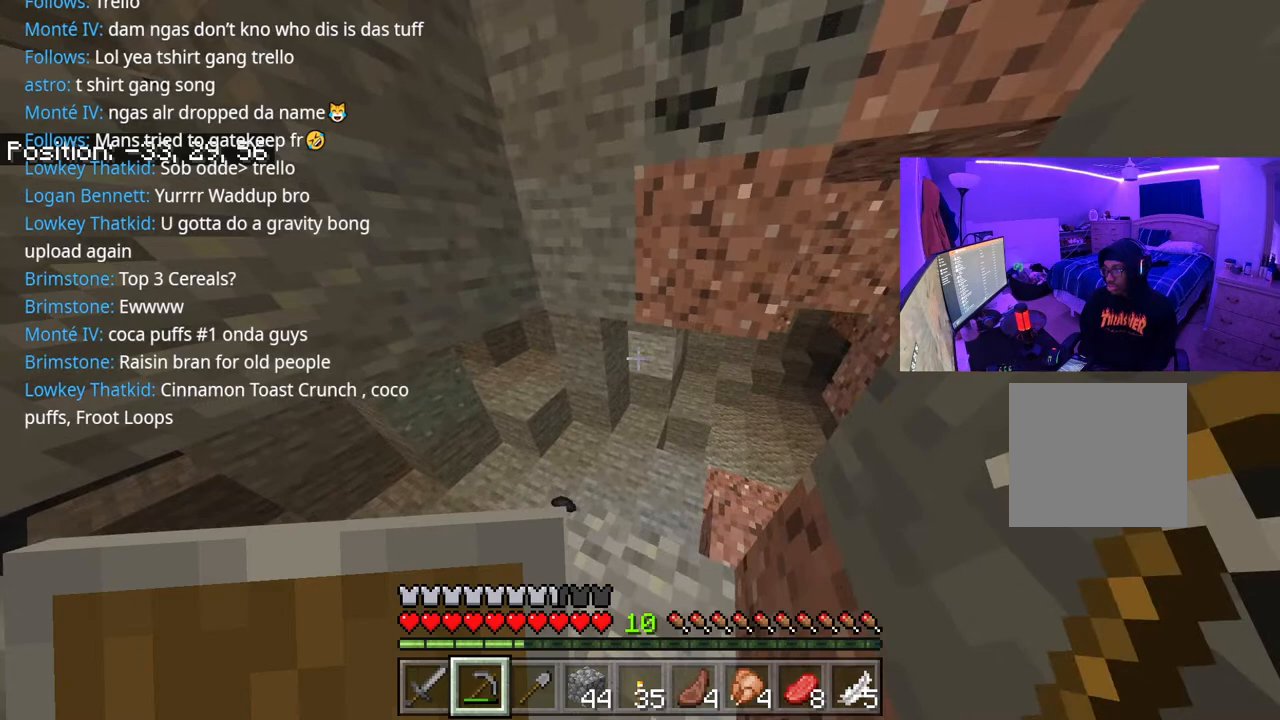
{"buttons": [], "left_stick": "center", "right_stick": "center", "events": [[117, "right_stick", "up-left"], [433, "right_stick", "center"]]}
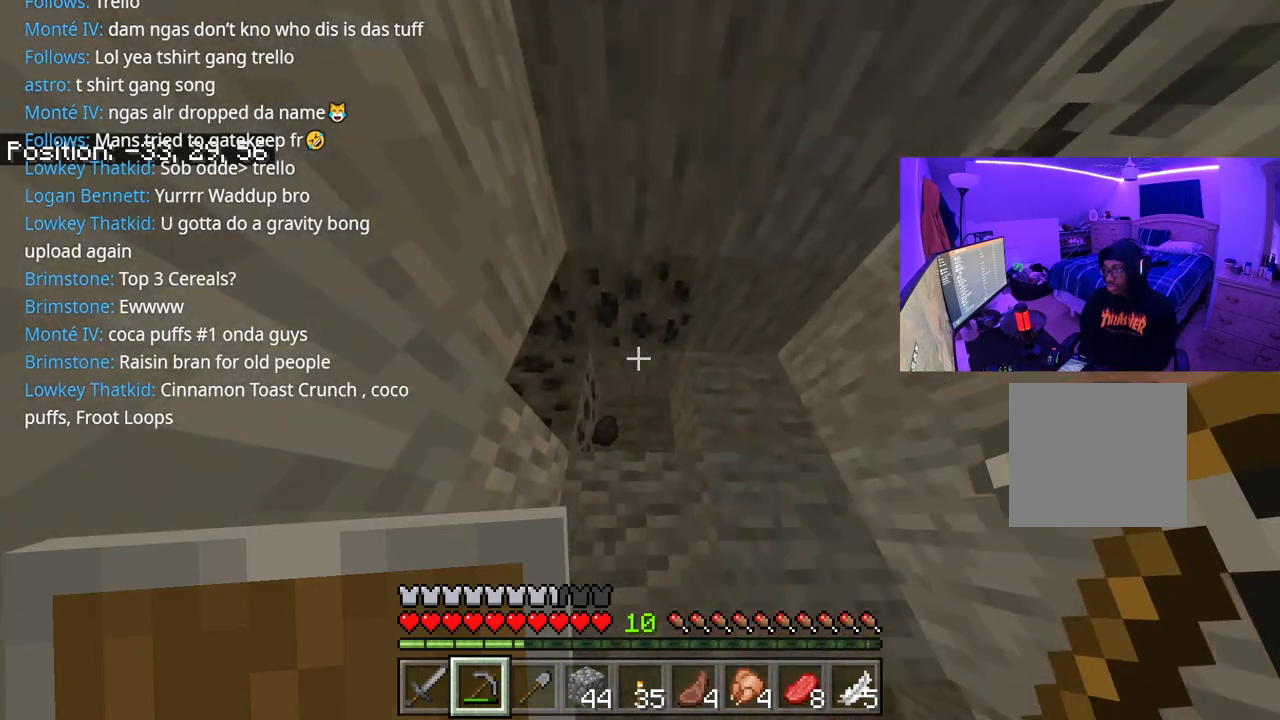
{"buttons": ["R2"], "left_stick": "center", "right_stick": "center", "events": [[133, "R2", "down"], [150, "right_stick", "left"], [267, "right_stick", "center"]]}
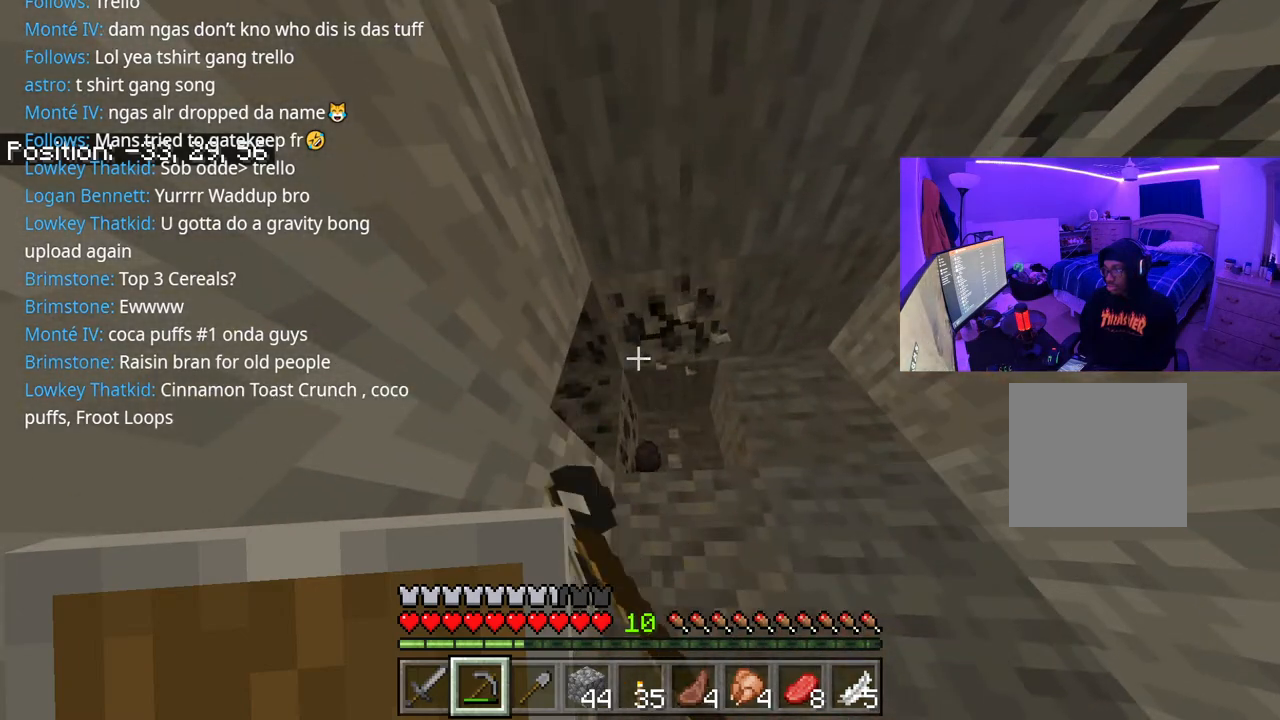
{"buttons": ["R2"], "left_stick": "center", "right_stick": "center", "events": []}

§ AIM OF THE EXERCISE: Give the listing above again in its entirety, exactly as written and free of images.

§ SOLUTION BELOW:
{"buttons": [], "left_stick": "center", "right_stick": "center", "events": [[117, "right_stick", "up-left"], [433, "right_stick", "center"]]}
{"buttons": ["R2"], "left_stick": "center", "right_stick": "center", "events": [[133, "R2", "down"], [150, "right_stick", "left"], [267, "right_stick", "center"]]}
{"buttons": ["R2"], "left_stick": "center", "right_stick": "center", "events": []}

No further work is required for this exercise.